Faz agora um ano que a “lei do retorno” foi promulgada pelo Presidente da República. Ao longo deste tempo, recebemos centenas de pedidos de certificação por parte de requerentes judeus e não-judeus alegando e comprovando, melhor ou pior, a sua ascendência sefardita. Certificámos muitos, também recusámos outros. Nem todos os processos que chegam à comunidade são constituídos de forma tão exemplar como o de Joshua Berry, conjugando historiadores, genealogistas e paleógrafos, portugueses e americanos. Alguns requerentes “sabem” que são descendentes de judeus ibéricos, mas as provas não são suficientes, outros não “sabem”, mas esperam que se descubra. Apesar disso, todos contam uma história e é sempre uma história que percorre o mapa do mundo. Narra na primeira pessoa a errância de um grupo humano que transformou a sua fraqueza em força — fazendo da sua dispersão uma rede dinâmica de laços comerciais que atravessavam mares e continentes, e sorvendo da convivência de culturas e identidades múltiplas o fermento intelectual e ideológico do qual surgiram vultos da estatura de Baruch ou Bento Espinosa.

Cada história é uma história, mas à sua maneira a saga da família Ribeiro Nunes da qual descende Berry espelha a história da diáspora judaico-portuguesa no seguimento das conversões forçadas de 1497 e da instauração do tribunal da Inquisição em 1536. Permite-nos entender por que razão tantas destas pessoas terminam as suas cartas de motivação afirmando que recuperar a nacionalidade de que foram destituídos é, acima de tudo, uma homenagem aos seus antepassados, um fechar do círculo.

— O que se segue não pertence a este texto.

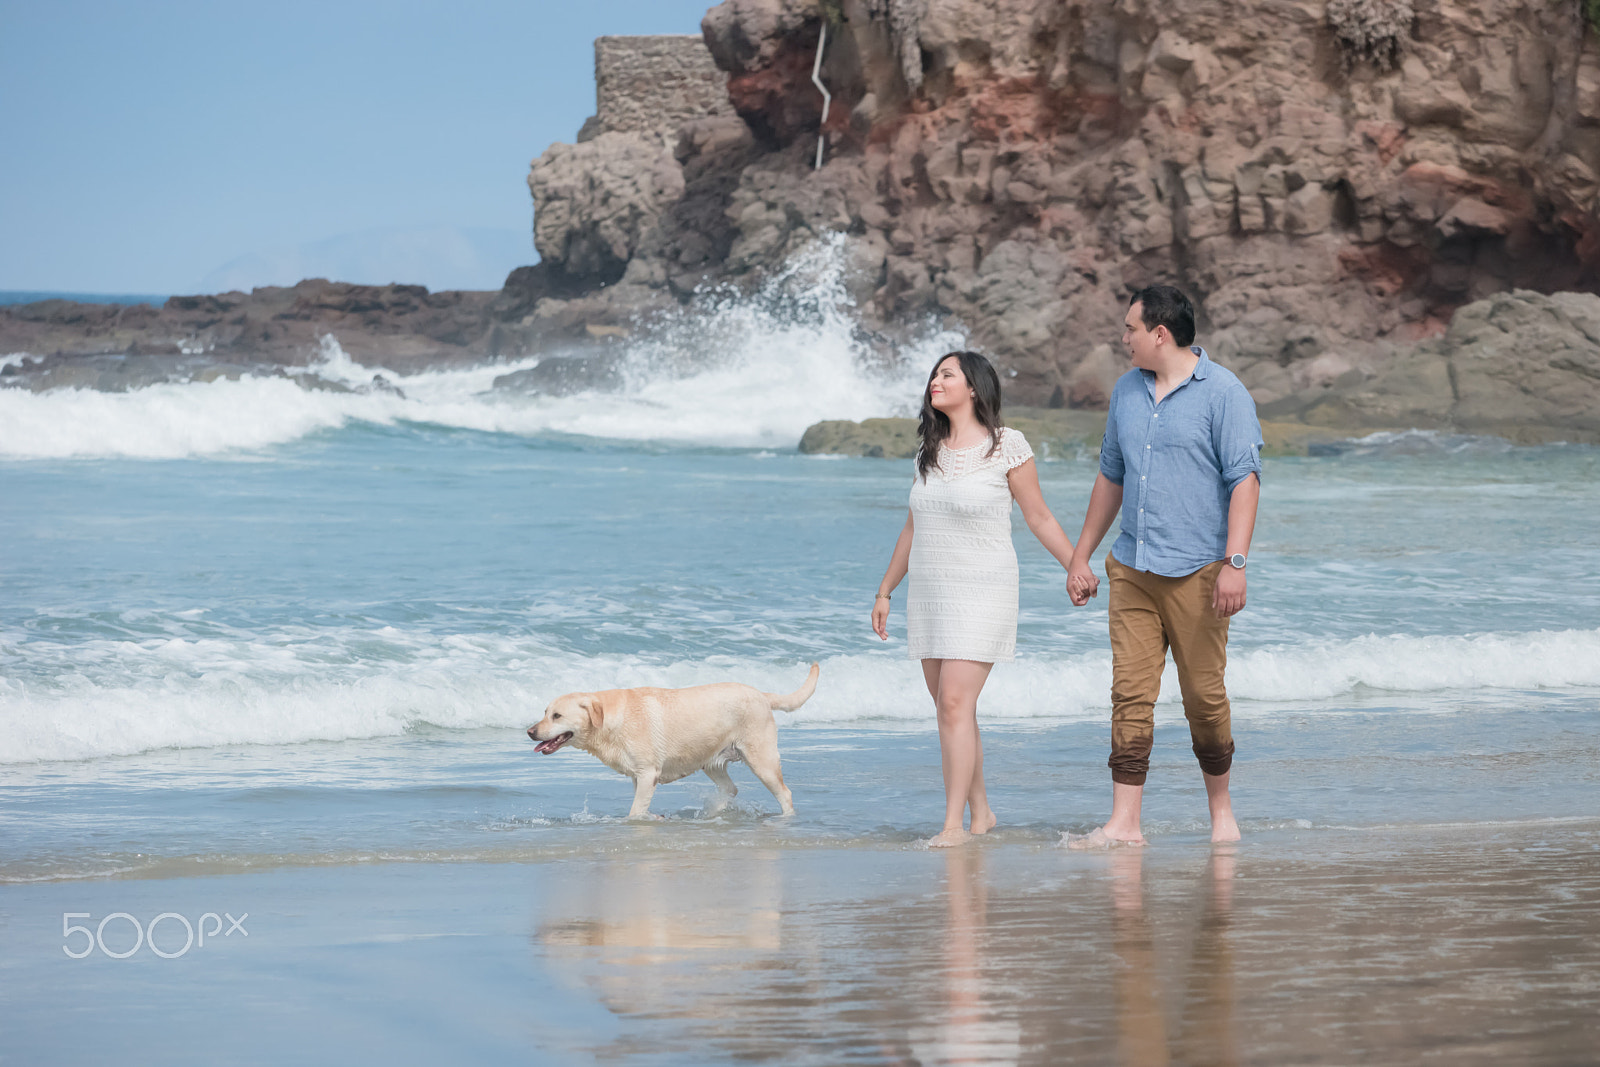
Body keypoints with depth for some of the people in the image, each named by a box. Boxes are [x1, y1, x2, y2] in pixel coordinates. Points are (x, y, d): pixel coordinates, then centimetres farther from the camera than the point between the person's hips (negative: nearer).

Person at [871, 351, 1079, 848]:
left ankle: (954, 823, -15)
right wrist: (884, 591, 20)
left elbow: (1039, 517, -1)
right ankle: (981, 811, 18)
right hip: (929, 593, 6)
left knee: (955, 703, -15)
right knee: (950, 709, 7)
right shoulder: (930, 451, 10)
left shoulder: (1006, 446, -7)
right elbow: (913, 528, 18)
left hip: (982, 591, -6)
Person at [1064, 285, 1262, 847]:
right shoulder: (1126, 391, 13)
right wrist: (1081, 556, 20)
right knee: (1130, 694, -2)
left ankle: (1221, 809, 20)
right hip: (1131, 568, 5)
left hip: (1196, 569, -5)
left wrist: (1235, 562, -21)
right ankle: (1124, 825, -3)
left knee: (1203, 695, 1)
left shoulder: (1223, 392, -6)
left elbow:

Alguns destes homens e mulheres virão para Portugal, a maioria provavelmente não. Mas todos eles, se beneficiarem da naturalização, ficarão sem dúvida mais próximos da “pátria perdida” e poderão voltar a dar o seu contributo pessoal. Numa época em que tantos países, cegos, ou pressionados por uma propaganda demagógica e anacrónica, trancam as suas fronteiras à entrada de refugiados e imigrantes, o exemplo da saga da diáspora judaica é a demonstração cabal de que nenhum dique, nenhuma muralha pode deter o curso da história. O círculo acaba por se fechar. Mesmo 400 anos depois.